Crazy Times Call for Crazy Ideas.
Cast your vote below for our farming future!
Join me in the dusky twilight of last Wednesday. I stepped into my house after being away for just a couple minutes and couldn’t find my 1.5 year old. As any seasoned mother knows, silence is *rarely* golden, so I checked his frequent destination for all things exploratory: the toilet. Not there. I called to him. No answer. Perhaps he scaled the stairs for a grinning get away to his sister’s shelf of “special things”. Still no luck. This unsuccessful search would be dramatically frightening if I hadn’t left my “baby” with my husband.
My futile search gave my shoulders a shrug and assured me that boy-adventure was afoot...somewhere.
Upon raising the white flag of my search, I opened Snap Chat to see my messages. Imagine my surprise when I opened a message from Declan (my 1.5 year old) in a fit of wrestling giggles with daddy - in the hammock, just 20 feet away from my front door. His sisters plowed out the front door to join the party just as Grandma and Grandpa zoomed past our house on the four-wheeler to check the mail.
This was a moment in farm-adise. Chores done, porch lights on, frogs singing, dusk darkening --- all to a chorus of giggles.
On their return trip from the mailbox, Grandma and Grandpa paused at the end of our sidewalk - milk check in hand.(Side note: Farming is so funny to me. Farmer’s do all the work in the whole wide world - then send their product to market, and hope for the best when the check comes back. No guarantees. It’s crazy.)
There are six words you probably don’t want to hear from your farming business partner.
“It has never been so low” would rank somewhere near the top. There it was: $10 and some change for 100 pounds of milk. That’s .88 per gallon. Long story short - it costs a lot more than that to just feed the cows (just the cows - not the farmers)
I don’t mean to be depressing. We’ve all had quite enough of that in the last few months.
What I want to do is give you a taste of the complexity of farming and invite you to create history with us.
So here’s my crazy idea: We (might) be building a farm store! (Sorry middle-man, I need to feed my cows… and my family)

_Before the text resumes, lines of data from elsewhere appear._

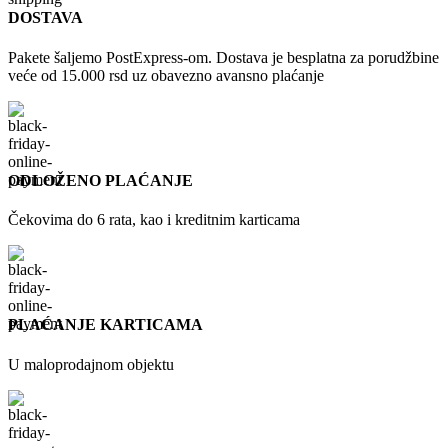
DOSTAVA
Pakete šaljemo PostExpress-om. Dostava je besplatna za porudžbine
veće od 15.000 rsd uz obavezno avansno plaćanje
ODLOŽENO PLAĆANJE
Čekovima do 6 rata, kao i kreditnim karticama
PLAĆANJE KARTICAMA
U maloprodajnom objektu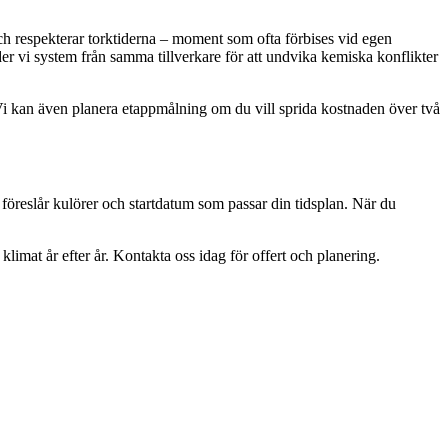
k och respekterar torktiderna – moment som ofta förbises vid egen
nder vi system från samma tillverkare för att undvika kemiska konflikter
. Vi kan även planera etappmålning om du vill sprida kostnaden över två
föreslår kulörer och startdatum som passar din tidsplan. När du
limat år efter år. Kontakta oss idag för offert och planering.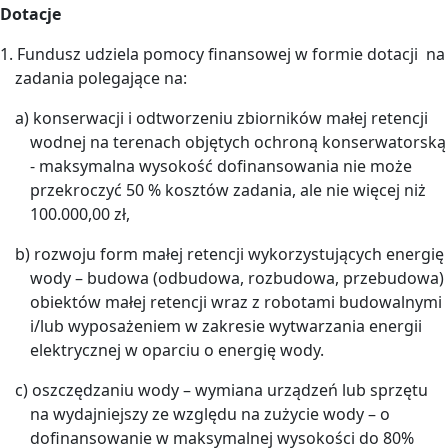
Dotacje
1. Fundusz udziela pomocy finansowej w formie dotacji na
zadania polegające na:
a) konserwacji i odtworzeniu zbiorników małej retencji
wodnej na terenach objętych ochroną konserwatorską
- maksymalna wysokość dofinansowania nie może
przekroczyć 50 % kosztów zadania, ale nie więcej niż
100.000,00 zł,
b) rozwoju form małej retencji wykorzystujących energię
wody – budowa (odbudowa, rozbudowa, przebudowa)
obiektów małej retencji wraz z robotami budowalnymi
i/lub wyposażeniem w zakresie wytwarzania energii
elektrycznej w oparciu o energię wody.
c) oszczędzaniu wody – wymiana urządzeń lub sprzętu
na wydajniejszy ze względu na zużycie wody – o
dofinansowanie w maksymalnej wysokości do 80%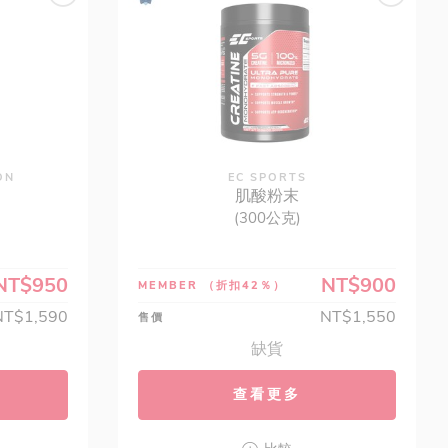
ON
EC SPORTS
肌酸粉末
(300公克)
NT$950
NT$900
MEMBER
（折扣42％）
NT$1,590
NT$1,550
售價
缺貨
查看更多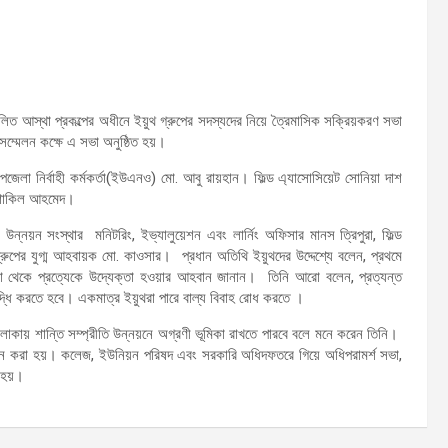
িত আস্থা প্রকল্পের অধীনে ইয়ুথ গ্রুপের সদস্যদের নিয়ে ত্রৈমাসিক সক্রিয়করণ সভা
ম্মেলন কক্ষে এ সভা অনুষ্ঠিত হয়।
পজেলা নির্বাহী কর্মকর্তা(ইউএনও) মো. আবু রায়হান। ফিল্ড এ্যাসোসিয়েট সোনিয়া দাশ
ক শাকিল আহমেদ।
উন্নয়ন সংস্থার মনিটরিং, ইভ্যালুয়েশন এবং লার্নিং অফিসার মানস ত্রিপুরা, ফিল্ড
গ্রুপের যুগ্ম আহবায়ক মো. কাওসার। প্রধান অতিথি ইয়ুথদের উদ্দেশ্যে বলেন, প্রথমে
 না থেকে প্রত্যেকে উদ্যেক্তা হওয়ার আহবান জানান। তিনি আরো বলেন, প্রত্যন্ত
ৃদ্ধি করতে হবে। একমাত্র ইয়ুথরা পারে বাল্য বিবাহ রোধ করতে ।
াকায় শান্তি সম্প্রীতি উন্নয়নে অগ্রণী ভূমিকা রাখতে পারবে বলে মনে করেন তিনি।
্রণয়ন করা হয়। কলেজ, ইউনিয়ন পরিষদ এবং সরকারি অধিদফতরে গিয়ে অধিপরামর্শ সভা,
া হয়।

As some of you know, we’ve been selling raw milk from the farm for a few months now. With the rise in raw milk interest (Thank you to everyone who has come out!) - and the crash of milk prices, we feel like it’s the perfect time to make some history. Want to come along?

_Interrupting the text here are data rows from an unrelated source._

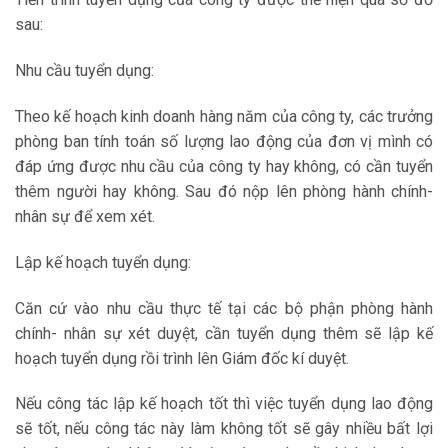
sau:
Nhu cầu tuyển dụng:
Theo kế hoạch kinh doanh hàng năm của công ty, các trưởng
phòng ban tính toán số lượng lao động của đơn vị mình có
đáp ứng được nhu cầu của công ty hay không, có cần tuyển
thêm người hay không. Sau đó nộp lên phòng hành chính-
nhân sự để xem xét.
Lập kế hoạch tuyển dụng:
Căn cứ vào nhu cầu thực tế tại các bộ phận phòng hành
chính- nhân sự xét duyệt, cần tuyển dụng thêm sẽ lập kế
hoạch tuyển dụng rồi trình lên Giám đốc kí duyệt.
Nếu công tác lập kế hoạch tốt thì việc tuyển dụng lao động
sẽ tốt, nếu công tác này làm không tốt sẽ gây nhiều bất lợi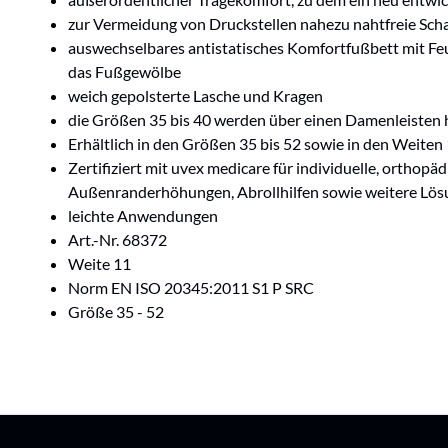
zur Vermeidung von Druckstellen nahezu nahtfreie Scha
auswechselbares antistatisches Komfortfußbett mit Fe
das Fußgewölbe
weich gepolsterte Lasche und Kragen
die Größen 35 bis 40 werden über einen Damenleisten h
Erhältlich in den Größen 35 bis 52 sowie in den Weiten
Zertifiziert mit uvex medicare für individuelle, orthop
Außenranderhöhungen, Abrollhilfen sowie weitere Lös
leichte Anwendungen
Art.-Nr. 68372
Weite 11
Norm EN ISO 20345:2011 S1 P SRC
Größe 35 - 52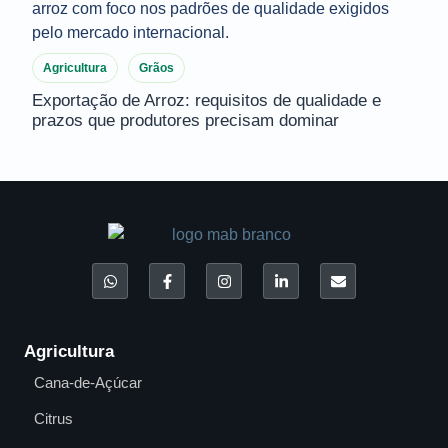
Agricultura
Grãos
Exportação de Arroz: requisitos de qualidade e
prazos que produtores precisam dominar
Agricultura
Cana-de-Açúcar
Citrus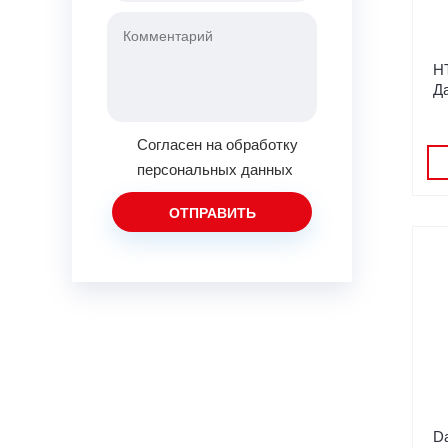
H
Д
Согласен на обработку
персональных данных
D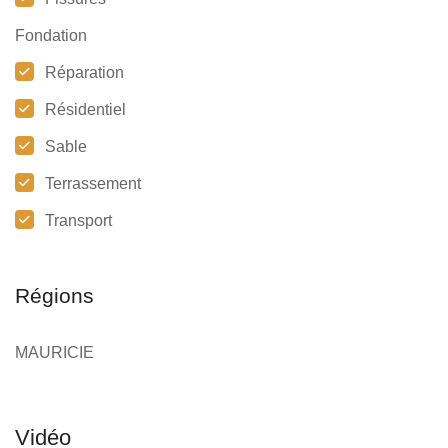
Fondation
Réparation
Résidentiel
Sable
Terrassement
Transport
Régions
MAURICIE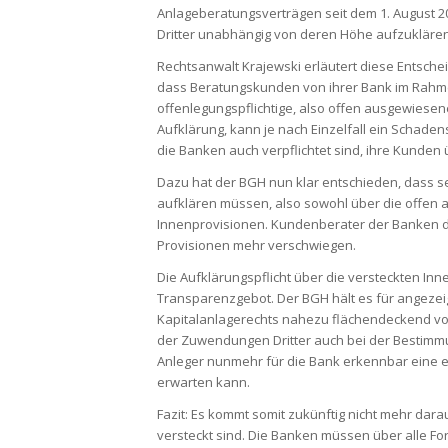
Anlageberatungsverträgen seit dem 1. August 2
Dritter unabhängig von deren Höhe aufzuklären 
Rechtsanwalt Krajewski erläutert diese Entschei
dass Beratungskunden von ihrer Bank im Rahm
offenlegungspflichtige, also offen ausgewiese
Aufklärung, kann je nach Einzelfall ein Schade
die Banken auch verpflichtet sind, ihre Kunde
Dazu hat der BGH nun klar entschieden, dass se
aufklären müssen, also sowohl über die offen
Innenprovisionen. Kundenberater der Banken dü
Provisionen mehr verschwiegen.
Die Aufklärungspflicht über die versteckten Inn
Transparenzgebot. Der BGH hält es für angezeig
Kapitalanlagerechts nahezu flächendeckend vo
der Zuwendungen Dritter auch bei der Bestimmun
Anleger nunmehr für die Bank erkennbar eine
erwarten kann.
Fazit: Es kommt somit zukünftig nicht mehr dar
versteckt sind. Die Banken müssen über alle Fo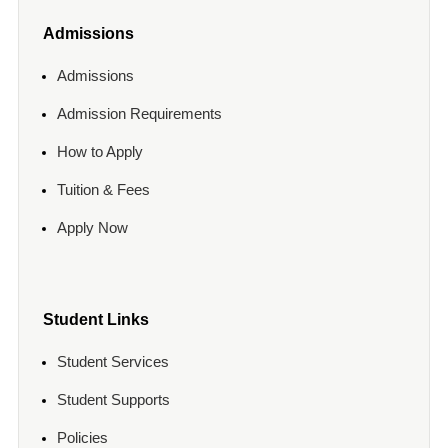
Admissions
Admissions
Admission Requirements
How to Apply
Tuition & Fees
Apply Now
Student Links
Student Services
Student Supports
Policies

Option 1: The HarvestSTORE silo
In 2001, Gerdes Dairy Farm suffered a pig barn fire. During that fire, the blue Harvestore Silo was damaged. Since then, we haven’t used it for anything because the roof is rusting and it leaks water. We’ve always toyed with the idea of taking it down… until recently.

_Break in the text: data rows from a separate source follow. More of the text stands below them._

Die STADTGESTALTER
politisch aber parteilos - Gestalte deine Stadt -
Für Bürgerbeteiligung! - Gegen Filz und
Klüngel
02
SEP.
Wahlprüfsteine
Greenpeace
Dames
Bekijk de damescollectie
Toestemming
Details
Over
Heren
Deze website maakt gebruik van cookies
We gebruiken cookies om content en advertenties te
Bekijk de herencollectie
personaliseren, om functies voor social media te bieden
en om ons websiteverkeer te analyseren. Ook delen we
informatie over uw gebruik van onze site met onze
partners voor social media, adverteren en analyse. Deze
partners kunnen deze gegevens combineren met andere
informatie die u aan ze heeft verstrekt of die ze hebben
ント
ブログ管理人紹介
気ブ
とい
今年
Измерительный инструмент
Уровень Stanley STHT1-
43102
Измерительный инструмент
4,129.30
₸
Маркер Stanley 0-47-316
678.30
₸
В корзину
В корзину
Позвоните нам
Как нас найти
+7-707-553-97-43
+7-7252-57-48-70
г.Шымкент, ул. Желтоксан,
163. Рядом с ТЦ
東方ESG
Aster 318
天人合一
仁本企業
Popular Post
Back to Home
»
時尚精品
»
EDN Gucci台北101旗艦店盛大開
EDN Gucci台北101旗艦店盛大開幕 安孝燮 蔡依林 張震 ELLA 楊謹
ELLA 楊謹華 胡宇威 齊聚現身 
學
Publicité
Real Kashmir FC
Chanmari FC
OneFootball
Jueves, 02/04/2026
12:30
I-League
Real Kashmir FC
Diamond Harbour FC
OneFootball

Standing in my yard this week with Jonathan and Will (my father-in-law) we weighed all the different options. Build a cute store/shed? Fix the “play house” in my yard? Use the shop? Renovate the silo? One way or another, Gerdes Fresh Farm is *hopefully* getting a storefront. Our circular discussion was ended by the clock: time to milk the cows.
"Well", Will commented as he parted, "might as well get her an impact drill to take a panel off."
That night while the guys milked the cows, I had fun doing what never has been done here - taking apart the silo... who gets to do that?
Option 2: the "Play house"
This cute little shed is in my yard and is currently used for storage... and an unintentional wasp habitat. If we fixed it up - it just might make the perfect farm store.
Option 3: A new Barn/Shed
You've probably seen the kits at home improvement stores - there are lots of great options if you're willing to spend the money! The sky is the limit!
As you can see,
We're still weighing options. Doing research. Price comparing.
So here’s where you come in.
Channel your inner Chip & Joanna and tell us where you think we should make history.
I'm curious to see what you think!
Also - if you've got any scrap building supplies, let's be friends :)
Details to consider: As you'll see in the pictures, due to fire damage, the silo needs a new roof. Will found a used one for $3,000 if we install it ourselves. (More like $10,000 if we hire it!) We'd need to hire a crane on top of the $3,000 unless one of you has a crane sitting around we could borrow :) Once we put the new roof on, we would build the store inside the silo. It would be so cool!